Pepper: Multi-Modal Personal Assistant Robot
Pepper integrates SLAM, speech recognition, and deep learning-based object manipulation into a single platform designed for home assistant scenarios that demand reliable navigation and intuitive human-robot interaction.
Technology Stack
- SLAM via ROS gmapping paired with Microsoft Kinect depth sensing.
- Deep learning perception with CNN classifiers for 1000 object categories.
- Voice interaction using MFCC-based speaker identification and recognition pipelines.
- Custom three-layer chassis designed in AutoCAD and fabricated with acrylic for modularity.
Key Features
- Autonomous indoor navigation that fuses encoder and IMU data for drift-free localization.
- Personalized speech interface capable of identifying speakers and responding in real time.
- Object recognition and depth-guided grasping integrated with a 3-DoF manipulator.
- Modular design enabling rapid upgrades to sensors, actuators, and compute payloads.
Robot Design
The three-tier chassis houses power electronics, motor drivers, a 3-DoF manipulator, and the onboard compute stack. Pepper employs high-torque drive motors with a caster wheel for stability, while a top-mounted Kinect sensor delivers RGB-D data for mapping and manipulation tasks.
Autonomous Navigation
- Builds indoor maps using Kinect depth data and the ROS gmapping package.
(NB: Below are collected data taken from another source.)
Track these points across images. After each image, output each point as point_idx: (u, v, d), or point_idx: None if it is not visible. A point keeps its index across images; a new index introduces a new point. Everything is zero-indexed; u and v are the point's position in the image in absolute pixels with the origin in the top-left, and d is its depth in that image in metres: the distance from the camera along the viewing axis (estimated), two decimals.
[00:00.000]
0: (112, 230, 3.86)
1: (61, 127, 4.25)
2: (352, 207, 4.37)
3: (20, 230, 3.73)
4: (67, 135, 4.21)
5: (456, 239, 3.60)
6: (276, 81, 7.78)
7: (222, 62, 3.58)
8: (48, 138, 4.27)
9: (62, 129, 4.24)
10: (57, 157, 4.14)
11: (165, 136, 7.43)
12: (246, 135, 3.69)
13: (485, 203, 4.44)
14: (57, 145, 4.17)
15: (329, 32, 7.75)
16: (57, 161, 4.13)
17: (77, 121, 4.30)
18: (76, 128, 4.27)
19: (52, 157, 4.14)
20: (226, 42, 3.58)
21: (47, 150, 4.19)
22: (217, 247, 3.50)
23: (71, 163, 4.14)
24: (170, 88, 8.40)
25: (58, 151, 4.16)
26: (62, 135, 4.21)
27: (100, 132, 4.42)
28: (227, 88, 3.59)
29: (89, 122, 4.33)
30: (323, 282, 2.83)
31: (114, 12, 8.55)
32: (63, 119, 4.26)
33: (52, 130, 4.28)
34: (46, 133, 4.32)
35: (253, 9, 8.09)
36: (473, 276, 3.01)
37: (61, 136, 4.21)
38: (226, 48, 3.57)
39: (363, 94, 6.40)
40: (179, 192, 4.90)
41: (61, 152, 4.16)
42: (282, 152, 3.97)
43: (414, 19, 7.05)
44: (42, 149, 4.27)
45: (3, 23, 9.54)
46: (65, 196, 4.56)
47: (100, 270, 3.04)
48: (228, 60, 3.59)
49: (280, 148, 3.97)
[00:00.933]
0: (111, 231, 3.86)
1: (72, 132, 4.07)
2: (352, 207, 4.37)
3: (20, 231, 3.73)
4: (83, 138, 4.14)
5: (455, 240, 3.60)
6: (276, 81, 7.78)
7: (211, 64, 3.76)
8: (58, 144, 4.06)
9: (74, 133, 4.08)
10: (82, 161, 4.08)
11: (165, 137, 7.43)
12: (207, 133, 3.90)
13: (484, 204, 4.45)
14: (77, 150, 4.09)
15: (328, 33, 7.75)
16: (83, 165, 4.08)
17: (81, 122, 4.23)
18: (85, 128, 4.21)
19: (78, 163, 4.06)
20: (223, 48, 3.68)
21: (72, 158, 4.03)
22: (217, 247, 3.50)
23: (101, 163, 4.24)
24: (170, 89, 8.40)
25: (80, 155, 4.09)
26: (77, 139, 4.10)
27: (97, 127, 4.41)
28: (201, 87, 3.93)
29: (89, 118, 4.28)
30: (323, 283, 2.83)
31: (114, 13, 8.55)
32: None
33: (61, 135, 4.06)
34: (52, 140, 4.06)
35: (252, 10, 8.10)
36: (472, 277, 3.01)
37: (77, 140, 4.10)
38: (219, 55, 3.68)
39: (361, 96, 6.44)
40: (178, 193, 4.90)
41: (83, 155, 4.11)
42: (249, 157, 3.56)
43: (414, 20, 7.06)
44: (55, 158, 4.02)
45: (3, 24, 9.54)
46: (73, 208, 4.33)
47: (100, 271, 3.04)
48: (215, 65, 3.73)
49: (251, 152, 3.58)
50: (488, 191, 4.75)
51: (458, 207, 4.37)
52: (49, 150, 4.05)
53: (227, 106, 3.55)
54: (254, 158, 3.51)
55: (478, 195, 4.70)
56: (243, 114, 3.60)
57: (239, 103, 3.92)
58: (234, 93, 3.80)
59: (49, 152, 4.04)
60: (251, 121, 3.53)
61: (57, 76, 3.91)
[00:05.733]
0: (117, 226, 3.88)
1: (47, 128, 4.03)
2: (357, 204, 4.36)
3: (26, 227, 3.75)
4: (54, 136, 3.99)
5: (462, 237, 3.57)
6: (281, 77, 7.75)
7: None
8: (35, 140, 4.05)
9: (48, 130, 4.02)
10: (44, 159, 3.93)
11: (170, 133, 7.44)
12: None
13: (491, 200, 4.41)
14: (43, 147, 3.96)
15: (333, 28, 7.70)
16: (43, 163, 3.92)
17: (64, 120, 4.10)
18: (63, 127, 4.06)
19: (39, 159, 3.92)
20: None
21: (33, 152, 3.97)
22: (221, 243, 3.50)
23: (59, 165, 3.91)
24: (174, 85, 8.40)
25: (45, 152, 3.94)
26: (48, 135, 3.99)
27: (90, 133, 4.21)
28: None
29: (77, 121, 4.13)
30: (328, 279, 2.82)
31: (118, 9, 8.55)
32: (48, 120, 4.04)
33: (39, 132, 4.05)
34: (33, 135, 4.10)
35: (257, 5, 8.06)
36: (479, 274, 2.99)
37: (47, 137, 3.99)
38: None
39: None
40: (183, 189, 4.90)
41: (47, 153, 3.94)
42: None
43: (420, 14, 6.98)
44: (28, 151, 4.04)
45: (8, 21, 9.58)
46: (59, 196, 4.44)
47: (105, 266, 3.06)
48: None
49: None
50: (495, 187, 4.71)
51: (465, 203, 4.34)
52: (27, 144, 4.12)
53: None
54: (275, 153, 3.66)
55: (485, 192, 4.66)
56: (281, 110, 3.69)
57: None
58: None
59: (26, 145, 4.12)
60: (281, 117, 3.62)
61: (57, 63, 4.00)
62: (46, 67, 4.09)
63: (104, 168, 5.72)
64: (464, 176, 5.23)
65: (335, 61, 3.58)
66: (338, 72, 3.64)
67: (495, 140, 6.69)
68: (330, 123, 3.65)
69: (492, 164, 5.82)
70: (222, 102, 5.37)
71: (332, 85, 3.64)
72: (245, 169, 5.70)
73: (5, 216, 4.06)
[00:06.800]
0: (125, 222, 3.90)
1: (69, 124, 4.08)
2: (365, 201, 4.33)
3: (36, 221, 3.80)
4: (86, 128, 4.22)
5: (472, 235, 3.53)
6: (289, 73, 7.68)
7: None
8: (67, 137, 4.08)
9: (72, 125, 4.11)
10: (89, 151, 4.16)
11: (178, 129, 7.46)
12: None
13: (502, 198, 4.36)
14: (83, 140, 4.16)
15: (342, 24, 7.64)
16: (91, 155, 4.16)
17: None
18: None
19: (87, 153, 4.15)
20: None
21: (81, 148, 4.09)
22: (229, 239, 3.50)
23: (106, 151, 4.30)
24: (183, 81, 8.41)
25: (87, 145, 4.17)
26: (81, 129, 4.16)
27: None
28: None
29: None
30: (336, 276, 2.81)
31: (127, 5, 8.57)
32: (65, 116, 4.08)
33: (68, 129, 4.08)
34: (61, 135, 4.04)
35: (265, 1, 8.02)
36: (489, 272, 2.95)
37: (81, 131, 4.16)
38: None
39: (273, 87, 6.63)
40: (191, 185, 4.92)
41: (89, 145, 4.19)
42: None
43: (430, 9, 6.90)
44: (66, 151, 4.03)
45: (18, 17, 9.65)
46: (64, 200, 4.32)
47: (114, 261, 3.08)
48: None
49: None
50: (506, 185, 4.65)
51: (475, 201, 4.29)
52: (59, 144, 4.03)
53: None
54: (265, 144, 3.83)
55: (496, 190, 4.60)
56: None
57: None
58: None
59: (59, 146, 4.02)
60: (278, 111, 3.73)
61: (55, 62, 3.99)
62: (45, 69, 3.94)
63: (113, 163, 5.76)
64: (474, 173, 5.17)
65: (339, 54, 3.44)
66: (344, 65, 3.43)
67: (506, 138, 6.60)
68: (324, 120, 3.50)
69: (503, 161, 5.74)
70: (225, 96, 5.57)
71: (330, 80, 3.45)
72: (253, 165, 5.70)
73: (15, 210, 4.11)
- Applies Kalman filtering to fuse encoder and IMU signals, mitigating wheel slip and drift.
- Executes path planning and navigation across multi-room environments with obstacle avoidance.
Human Interaction
- Recognizes users via speech using MFCC vector embeddings and a text-independent classifier.
- Perceives objects through CNN-based recognition and depth-aware grasp targeting.
- Manipulates objects using a 3-DoF robotic arm and single-DoF gripper aligned with depth cues.
Outcome
The project demonstrates a cohesive assistant robot capable of mapping its environment, understanding verbal commands, and manipulating everyday objects, underscoring how accessible hardware can support rich personal robotics experiences.